Edward Walker, MD, a psychiatrist and director of the University of Washington Healthcare Leadership Development Alliance in Seattle, says job-related burnout across a spectrum of severity among executives, physicians, administrators, and nurses in the healthcare sector is "higher than people think it is."

"I am amazed at the number of people who are depressed and anxious and meeting formal diagnostic criteria. But for every one of those, there were four or five who either didn't want to talk, or they do a coffee consultation with me, where they would talk about how dissatisfied they were," Walker says. "Physicians will tell me they had this flame burning so brightly as interns. Now here they are 20 years later and they can't even find the pilot light."

Walker says health systems should have a designated person whose job is to watch for signs of burnout and intervene. With physicians, that designated person should be another physician. "I don't think they think the standard assistance from HR applies to them. Also, I don't know what their reaction would be. With some it would be warmly received, and with others it would be hostile," Walker says.
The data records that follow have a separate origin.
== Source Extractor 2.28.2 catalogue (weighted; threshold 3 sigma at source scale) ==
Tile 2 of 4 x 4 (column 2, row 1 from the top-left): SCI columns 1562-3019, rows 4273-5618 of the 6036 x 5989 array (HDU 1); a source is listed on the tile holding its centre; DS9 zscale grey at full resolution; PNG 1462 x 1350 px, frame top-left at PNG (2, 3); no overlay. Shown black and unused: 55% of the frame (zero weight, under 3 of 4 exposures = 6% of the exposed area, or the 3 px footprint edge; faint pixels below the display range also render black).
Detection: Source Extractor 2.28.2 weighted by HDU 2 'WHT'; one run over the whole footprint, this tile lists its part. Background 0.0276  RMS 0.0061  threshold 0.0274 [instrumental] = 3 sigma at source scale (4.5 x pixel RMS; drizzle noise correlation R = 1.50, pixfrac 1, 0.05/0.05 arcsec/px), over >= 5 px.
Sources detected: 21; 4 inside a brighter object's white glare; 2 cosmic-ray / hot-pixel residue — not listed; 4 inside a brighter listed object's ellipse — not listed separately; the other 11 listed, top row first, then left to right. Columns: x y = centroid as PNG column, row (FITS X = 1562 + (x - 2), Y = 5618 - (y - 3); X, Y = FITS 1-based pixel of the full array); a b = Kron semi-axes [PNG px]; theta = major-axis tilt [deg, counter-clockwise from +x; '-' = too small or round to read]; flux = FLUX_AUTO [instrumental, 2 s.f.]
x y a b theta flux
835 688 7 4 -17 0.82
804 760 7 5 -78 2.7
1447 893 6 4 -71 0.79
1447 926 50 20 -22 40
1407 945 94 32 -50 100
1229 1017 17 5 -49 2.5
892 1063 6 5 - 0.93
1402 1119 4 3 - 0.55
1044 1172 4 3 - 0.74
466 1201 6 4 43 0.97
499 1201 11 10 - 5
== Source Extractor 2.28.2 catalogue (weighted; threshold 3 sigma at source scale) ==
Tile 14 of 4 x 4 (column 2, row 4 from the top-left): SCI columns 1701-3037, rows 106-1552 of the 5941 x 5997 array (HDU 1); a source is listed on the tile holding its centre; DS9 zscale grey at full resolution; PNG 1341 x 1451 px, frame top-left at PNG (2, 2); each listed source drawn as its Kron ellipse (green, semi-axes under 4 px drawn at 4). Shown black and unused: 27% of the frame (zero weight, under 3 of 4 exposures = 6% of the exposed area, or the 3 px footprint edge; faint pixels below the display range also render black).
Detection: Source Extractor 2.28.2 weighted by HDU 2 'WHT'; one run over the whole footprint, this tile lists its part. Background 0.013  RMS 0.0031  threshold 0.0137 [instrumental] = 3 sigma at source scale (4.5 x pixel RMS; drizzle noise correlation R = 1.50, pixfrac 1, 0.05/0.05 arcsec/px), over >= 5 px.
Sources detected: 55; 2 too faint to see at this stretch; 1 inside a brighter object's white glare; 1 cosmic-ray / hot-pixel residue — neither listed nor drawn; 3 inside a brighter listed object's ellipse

The chief of staff or medical director might not be the best person to intervene, Walker says, because they often rotate in and out of that position every two years or so. "The best thing would be to train a member of the medical staff—and it may be a psychiatrist or a primary care doc—to act as an associate medical director for physician development, who does not just intervene on problems but also has a positive-focused physician development plan."

With executives or administrators or nurses, that designated interventionist could be an esteemed colleague, whose approach would likely be greeted with less suspicion. "If you had a dysfunctional CFO, it would probably be the CEO's job to say, 'I really want you to get some help,'" Walker says. "The doctors' situation is a little different because doctors don't see themselves as formally reporting to a single individual that way."